--- Activity 1 ---
Transcribe the passage of the Loadstar truck discussion starting with "Nevertheless, full marks" and going on through "Good times.".
--- Activity 2 ---
Extend the Loadstar truck discussion from the point where it stops.

--- Text under study ---
I hope the owner got this for free. There’s no hitch on the back, so it’s not a tow mule. Unless that stake bed is filled with lead plates, this truck is way over-sprung and will ride like butt.
Replacement tires will cost a lot, and you’ll need to find a truck tire specialist to deal with them. I’d be surprised if it topped 7mpg.
All in all, I can’t see any reason for this to exist vs. a standard 3/4 ton stakebed truck.
So I sure hope it was free.
Your left brain feeling a bit dominant today? 🙂
With that little weight, the tires will go 250,000 miles.
That’d be a punishing ride for sure, I don’t think it would pass the 2CV “Carry a load of eggs over a ploughed field” test.
Nevertheless, full marks for repurposing and sheer audacity. Bravo! I applaud it, even if I don’t want a ride in it.
There’s one down the street at some kind of industrial business with an equally old Ford Louisville, both have been sitting for years.
Here’s my take on this truck. It’s called “Early Morning Haul”.
Very cool shot.
The Loadstar was replaced by the S-Series in 1977, but IH built Loadstars concurrently with their replacements for a year or so. The last couple of years IH sold a ‘bargain’ version of the Loadstar with a simplified option list that carried “Binder’ nameplates on the hood.
I’d totally roll this truck.
Drove one myself for a time when I was 19, dump bed version. Also the two speed rear end, shifting non stop! Thought it was hilarious fun. Had to raise the bed in gas stations to reach the gas tank filler.
Good times.
Paul, is your comment that these were the best selling medium truck based on sales figures, or empirical observation? My childhood memories are dominated by the Ford C Series … perhaps the Fords were more popular in California, or I just noticed them, but other than school busses and some road maintenance dump trucks, I don’t recall the Loadstar as being nearly as common as the COE Fords, though perhaps your comment was specific to conventional vs COE (I know that CC covered the C Series here https://www.curbsideclassic.com/curbside-classics-american/curbside-classic-the-almost-immortal-ford-c-series/ ). Anyway, no criticism intended … just curious.
Empirical observation as well as things I’ve read in the past but cannot source at this time.
The C Series was undoubtedly also a big seller, but when you consider the huge number of school buses along with so many conventional mid-size trucks, including a very high percentage of public fleets, I strongly tend to think the Loadstar had the C Series beat, and by a pretty good margin.
But I’d be glad to be proven wrong.
Eff yeah. Now that’s what a truck looks like. That’s also what a truck sounds like; nothing else sounds like a Loadstar.
Our grain-hauling farm truck had a red cab in the first style and had been owned by a grain elevator that went out of business. Dad got it mostly because the grain box was an excellent unit, with flooring beams installed on edge (2″ up instead of the usual 4″) and good sideboards. The five speed with two speed rear axle was indeed a lot of fun to play with, but also a source of feelings of mastery as you learned which gears to skip for best acceleration with varying loads. Once you learned it you felt like you could drive anything. It was indeed a bouncy thing unloaded, even with the wooden bed, but loaded it was pretty much the same thing, only at a lower frequency/higher amplitude. Bumps under load were a real whoop-ti-doo. Even after years of commercial abuse, however, the controls were heavy but quite honest and direct.

--- Entries shown ---
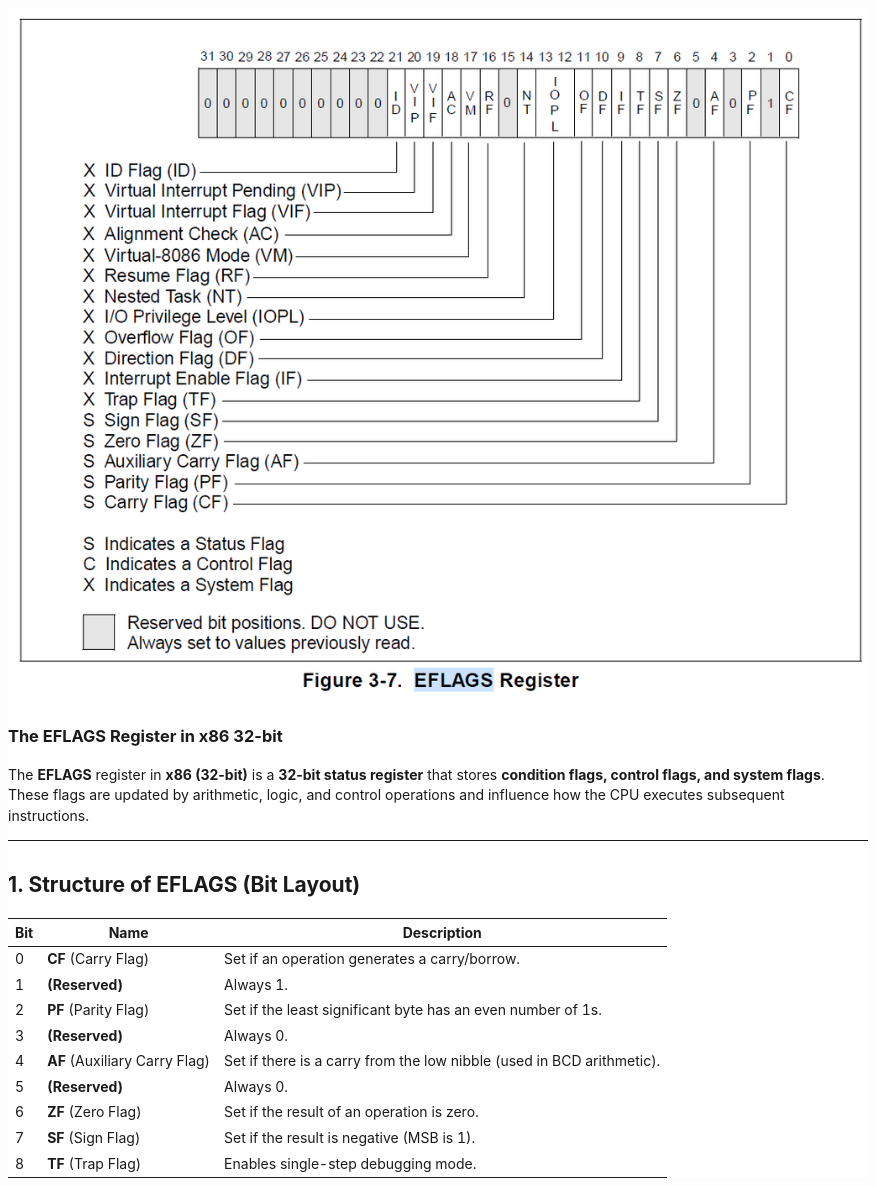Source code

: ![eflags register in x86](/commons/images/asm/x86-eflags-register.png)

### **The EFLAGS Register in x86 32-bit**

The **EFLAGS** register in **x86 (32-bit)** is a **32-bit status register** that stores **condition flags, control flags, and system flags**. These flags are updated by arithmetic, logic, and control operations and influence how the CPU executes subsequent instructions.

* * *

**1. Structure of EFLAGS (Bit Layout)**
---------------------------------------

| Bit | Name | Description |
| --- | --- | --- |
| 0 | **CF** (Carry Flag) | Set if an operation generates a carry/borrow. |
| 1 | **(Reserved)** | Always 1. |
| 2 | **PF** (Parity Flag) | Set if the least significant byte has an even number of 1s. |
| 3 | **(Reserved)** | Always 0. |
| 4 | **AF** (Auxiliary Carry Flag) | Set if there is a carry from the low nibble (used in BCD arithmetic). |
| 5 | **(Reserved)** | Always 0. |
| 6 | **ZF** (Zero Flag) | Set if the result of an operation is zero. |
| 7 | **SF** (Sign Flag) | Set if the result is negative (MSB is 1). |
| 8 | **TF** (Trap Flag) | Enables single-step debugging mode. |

--- Result 1 ---
Nevertheless, full marks for repurposing and sheer audacity. Bravo! I applaud it, even if I don’t want a ride in it.
There’s one down the street at some kind of industrial business with an equally old Ford Louisville, both have been sitting for years.
Here’s my take on this truck. It’s called “Early Morning Haul”.
Very cool shot.
The Loadstar was replaced by the S-Series in 1977, but IH built Loadstars concurrently with their replacements for a year or so. The last couple of years IH sold a ‘bargain’ version of the Loadstar with a simplified option list that carried “Binder’ nameplates on the hood.
I’d totally roll this truck.
Drove one myself for a time when I was 19, dump bed version. Also the two speed rear end, shifting non stop! Thought it was hilarious fun. Had to raise the bed in gas stations to reach the gas tank filler.
Good times.

--- Result 2 ---
And then there was the time the brakes overheated (dragging brake shoe on the tag axle) on the way home with a full load of corn. That was not so much fun. 25,000 pounds of shelled corn, steel, wood, rubber, glass and teenagers is a lot of mass. Fortunately, the route home came up a good sized hill at the end, so my brother and I were able to slow down to a crawl and glide onto the yard at about one mph. That tag axle brake got quickly unhooked, and the truck was back to work. I can still imagine myself frantically digging my brother out of a pile of shelled corn if we had missed that one turn. Yikes.
P.S., this “pick-up” is fine and in the tradition of stepside trucks. Just needs some fenders and it will be good to go.
The 4 additional slots on each side of the grill means this is a 1750 or 1850, the 10 stud wheels indicate that if it is a 1750 it is at the upper end of the GVW range for that model, or it is just an 1850.
Here is a page with lots of data sheets for Loadstars. http://content.wisconsinhistory.org/cdm/ref/collection/ihc/id/36235
Wisconsin historical society is the repository for all sorts of IH documents. They also have copies of the IH magazine and tower talk the employee news letter. Dig around in there and you’ll find support that IH dominated the MD truck segment in many years. You can also find pages with starting serial numbers for given models in a given year. For a fee they will send you a copy of your particular trucks “LST” or Line Set Ticket which tells you the equipment that it left the factory with.
Very interesting. I am looking at an “1800” soon–pics show it has the extra grill vents(side)… i guess it is an 1850? Or is it the engine size that determines if the grill side holes are there?
Really old article and comment.. but as a fyi if anyone comes looking: the extended grill seen on the green truck was originally only seen on the diesel engined trucks, fitted with internationals own DV462 and later 550 v8, (and the very rare in a butterfly hood loadstar DT446) which had the xx50 designation.
But when the later MV404 and 446 gas v8s came out they used them on those too.. presumably the engines were bigger in dimension, or needed more cooling.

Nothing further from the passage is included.